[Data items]
=====

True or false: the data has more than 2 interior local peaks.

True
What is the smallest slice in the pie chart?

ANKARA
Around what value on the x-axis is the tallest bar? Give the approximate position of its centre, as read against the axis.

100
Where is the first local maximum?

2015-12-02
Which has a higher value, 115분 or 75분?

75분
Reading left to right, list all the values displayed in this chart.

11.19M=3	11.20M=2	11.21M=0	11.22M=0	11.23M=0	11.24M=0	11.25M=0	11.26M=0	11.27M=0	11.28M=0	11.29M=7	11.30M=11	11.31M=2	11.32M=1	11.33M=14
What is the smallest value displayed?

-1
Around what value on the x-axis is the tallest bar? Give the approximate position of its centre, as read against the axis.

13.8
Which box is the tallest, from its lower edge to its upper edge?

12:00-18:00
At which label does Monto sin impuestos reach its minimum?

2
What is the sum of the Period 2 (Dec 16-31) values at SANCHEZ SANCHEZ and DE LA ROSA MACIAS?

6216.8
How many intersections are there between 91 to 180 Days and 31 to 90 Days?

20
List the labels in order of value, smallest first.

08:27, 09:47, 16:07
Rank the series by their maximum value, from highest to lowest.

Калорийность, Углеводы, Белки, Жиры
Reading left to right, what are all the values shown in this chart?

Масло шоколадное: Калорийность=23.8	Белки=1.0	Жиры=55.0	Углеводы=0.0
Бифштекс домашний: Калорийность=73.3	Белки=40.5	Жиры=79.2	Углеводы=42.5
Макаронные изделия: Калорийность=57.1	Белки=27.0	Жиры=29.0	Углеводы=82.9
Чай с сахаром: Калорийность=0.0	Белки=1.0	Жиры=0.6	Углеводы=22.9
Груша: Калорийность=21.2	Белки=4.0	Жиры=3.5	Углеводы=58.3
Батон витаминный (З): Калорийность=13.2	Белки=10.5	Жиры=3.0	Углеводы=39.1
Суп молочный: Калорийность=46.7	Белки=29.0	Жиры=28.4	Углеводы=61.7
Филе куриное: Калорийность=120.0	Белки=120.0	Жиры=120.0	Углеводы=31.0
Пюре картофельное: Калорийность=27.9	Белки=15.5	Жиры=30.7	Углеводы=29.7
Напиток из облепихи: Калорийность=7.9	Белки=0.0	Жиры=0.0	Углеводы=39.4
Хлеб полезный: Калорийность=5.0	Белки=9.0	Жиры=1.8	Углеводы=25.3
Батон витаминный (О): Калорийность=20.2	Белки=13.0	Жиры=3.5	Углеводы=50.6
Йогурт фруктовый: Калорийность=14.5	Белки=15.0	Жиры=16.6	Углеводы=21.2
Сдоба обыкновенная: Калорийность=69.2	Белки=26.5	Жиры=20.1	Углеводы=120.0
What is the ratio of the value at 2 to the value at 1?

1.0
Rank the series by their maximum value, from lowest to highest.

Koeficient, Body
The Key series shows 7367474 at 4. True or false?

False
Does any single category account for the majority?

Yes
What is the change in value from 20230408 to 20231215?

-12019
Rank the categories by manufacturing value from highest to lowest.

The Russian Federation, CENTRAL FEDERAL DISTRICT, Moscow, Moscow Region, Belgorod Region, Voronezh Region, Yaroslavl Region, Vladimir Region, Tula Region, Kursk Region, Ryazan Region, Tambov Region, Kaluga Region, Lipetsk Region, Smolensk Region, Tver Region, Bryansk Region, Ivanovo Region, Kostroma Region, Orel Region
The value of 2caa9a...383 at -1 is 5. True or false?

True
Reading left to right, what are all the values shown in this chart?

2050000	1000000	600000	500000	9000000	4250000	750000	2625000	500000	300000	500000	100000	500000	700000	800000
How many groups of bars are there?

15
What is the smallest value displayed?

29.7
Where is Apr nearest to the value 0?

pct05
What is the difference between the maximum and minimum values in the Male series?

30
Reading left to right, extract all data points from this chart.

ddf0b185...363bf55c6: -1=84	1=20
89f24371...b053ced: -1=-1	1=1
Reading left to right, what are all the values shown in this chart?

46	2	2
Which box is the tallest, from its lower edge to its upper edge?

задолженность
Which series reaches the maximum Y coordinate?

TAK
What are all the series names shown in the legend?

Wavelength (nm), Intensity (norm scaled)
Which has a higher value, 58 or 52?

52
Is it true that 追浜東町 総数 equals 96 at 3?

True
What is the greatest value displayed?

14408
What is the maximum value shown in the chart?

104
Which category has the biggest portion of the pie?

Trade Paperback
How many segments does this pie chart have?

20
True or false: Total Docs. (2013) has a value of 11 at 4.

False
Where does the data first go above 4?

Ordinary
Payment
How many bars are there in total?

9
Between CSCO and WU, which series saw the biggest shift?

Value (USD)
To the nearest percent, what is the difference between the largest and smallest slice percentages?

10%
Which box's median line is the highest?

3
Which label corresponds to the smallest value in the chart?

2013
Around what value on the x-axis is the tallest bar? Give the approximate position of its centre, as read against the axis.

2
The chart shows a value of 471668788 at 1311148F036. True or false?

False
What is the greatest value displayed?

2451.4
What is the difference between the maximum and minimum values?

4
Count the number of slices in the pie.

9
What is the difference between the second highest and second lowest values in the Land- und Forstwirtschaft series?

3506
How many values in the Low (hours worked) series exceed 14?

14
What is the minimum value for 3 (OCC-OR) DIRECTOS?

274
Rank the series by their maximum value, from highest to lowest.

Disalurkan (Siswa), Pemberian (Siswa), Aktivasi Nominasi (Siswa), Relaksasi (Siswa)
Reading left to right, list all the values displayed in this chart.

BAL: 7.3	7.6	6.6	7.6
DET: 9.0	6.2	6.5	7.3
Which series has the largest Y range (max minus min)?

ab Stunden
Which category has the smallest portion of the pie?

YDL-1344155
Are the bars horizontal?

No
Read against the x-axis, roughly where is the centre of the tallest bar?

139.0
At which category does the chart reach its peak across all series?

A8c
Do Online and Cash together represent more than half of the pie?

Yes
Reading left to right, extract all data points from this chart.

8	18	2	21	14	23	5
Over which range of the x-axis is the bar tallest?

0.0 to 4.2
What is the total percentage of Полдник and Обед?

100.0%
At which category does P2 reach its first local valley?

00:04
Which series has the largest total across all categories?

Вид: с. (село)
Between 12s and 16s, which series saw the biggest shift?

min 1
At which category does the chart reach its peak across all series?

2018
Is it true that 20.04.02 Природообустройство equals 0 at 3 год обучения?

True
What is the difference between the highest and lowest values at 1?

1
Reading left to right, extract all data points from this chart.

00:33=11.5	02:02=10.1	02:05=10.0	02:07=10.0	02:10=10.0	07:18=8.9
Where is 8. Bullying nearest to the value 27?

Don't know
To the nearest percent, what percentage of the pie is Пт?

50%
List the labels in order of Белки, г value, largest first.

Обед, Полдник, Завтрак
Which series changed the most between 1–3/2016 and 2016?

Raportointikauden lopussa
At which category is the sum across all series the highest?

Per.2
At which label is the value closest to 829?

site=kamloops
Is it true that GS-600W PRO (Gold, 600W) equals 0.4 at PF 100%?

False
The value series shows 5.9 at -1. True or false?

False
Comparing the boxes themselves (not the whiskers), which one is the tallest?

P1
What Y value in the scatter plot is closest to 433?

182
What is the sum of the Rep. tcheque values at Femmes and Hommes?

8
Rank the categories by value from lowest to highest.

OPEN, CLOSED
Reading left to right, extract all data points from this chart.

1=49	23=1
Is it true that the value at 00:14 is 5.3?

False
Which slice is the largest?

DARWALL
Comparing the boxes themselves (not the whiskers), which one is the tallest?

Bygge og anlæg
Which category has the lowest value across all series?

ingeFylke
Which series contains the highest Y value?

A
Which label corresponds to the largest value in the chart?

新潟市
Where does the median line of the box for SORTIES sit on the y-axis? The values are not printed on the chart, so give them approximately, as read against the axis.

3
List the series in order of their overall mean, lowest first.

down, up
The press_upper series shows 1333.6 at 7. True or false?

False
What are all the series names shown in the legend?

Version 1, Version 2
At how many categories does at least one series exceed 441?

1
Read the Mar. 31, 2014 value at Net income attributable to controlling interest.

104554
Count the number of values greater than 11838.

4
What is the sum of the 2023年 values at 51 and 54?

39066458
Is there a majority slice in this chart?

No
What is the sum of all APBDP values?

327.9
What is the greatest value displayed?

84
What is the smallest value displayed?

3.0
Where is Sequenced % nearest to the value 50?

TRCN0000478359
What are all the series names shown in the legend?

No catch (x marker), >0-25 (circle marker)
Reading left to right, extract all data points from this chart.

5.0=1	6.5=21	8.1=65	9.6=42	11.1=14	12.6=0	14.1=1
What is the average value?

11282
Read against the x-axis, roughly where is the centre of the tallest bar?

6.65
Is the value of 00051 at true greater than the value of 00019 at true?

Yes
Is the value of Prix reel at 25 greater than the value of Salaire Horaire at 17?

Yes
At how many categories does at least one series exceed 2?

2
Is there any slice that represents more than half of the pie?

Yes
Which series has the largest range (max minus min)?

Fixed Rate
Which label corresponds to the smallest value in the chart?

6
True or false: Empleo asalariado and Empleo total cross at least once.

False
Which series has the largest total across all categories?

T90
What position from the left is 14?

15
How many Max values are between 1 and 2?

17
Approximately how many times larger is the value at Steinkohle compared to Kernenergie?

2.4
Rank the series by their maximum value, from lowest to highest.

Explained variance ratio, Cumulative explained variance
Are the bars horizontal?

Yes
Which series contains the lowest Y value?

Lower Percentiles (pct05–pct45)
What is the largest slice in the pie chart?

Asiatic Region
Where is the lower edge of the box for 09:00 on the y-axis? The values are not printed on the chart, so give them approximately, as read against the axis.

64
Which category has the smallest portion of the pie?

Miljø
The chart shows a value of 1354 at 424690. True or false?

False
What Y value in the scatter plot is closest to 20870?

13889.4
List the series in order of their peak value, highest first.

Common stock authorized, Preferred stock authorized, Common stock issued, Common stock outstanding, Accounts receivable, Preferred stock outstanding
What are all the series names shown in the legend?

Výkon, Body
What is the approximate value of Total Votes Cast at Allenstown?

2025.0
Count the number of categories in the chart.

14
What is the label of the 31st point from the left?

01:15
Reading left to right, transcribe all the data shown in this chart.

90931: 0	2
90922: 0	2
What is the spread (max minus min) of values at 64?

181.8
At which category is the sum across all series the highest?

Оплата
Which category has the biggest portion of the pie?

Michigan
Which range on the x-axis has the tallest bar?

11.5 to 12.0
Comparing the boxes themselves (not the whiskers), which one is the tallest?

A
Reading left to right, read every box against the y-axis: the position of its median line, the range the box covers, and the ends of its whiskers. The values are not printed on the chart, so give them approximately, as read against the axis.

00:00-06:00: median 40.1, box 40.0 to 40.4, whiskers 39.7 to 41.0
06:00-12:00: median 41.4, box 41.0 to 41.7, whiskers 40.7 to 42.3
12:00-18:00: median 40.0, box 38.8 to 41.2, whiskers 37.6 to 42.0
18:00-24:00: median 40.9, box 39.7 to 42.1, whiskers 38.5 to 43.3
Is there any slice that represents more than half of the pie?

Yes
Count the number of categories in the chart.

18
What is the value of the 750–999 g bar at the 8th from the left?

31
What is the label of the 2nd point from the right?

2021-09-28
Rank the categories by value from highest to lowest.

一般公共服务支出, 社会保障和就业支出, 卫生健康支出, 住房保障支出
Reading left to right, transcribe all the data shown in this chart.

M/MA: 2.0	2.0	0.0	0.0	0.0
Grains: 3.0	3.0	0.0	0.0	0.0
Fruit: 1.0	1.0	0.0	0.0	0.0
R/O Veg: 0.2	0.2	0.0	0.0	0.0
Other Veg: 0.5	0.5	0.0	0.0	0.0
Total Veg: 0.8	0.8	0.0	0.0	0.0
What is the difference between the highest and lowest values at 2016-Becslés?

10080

=====

EXERCISE DETAILS —
From the first line of the records through the line containing "Where is the first local maximum?", write the lines out again with "tallest bar" swapped for "highest bar" and everything else unchanged.

RESULT FOR THIS TASK —
True or false: the data has more than 2 interior local peaks.

True
What is the smallest slice in the pie chart?

ANKARA
Around what value on the x-axis is the highest bar? Give the approximate position of its centre, as read against the axis.

100
Where is the first local maximum?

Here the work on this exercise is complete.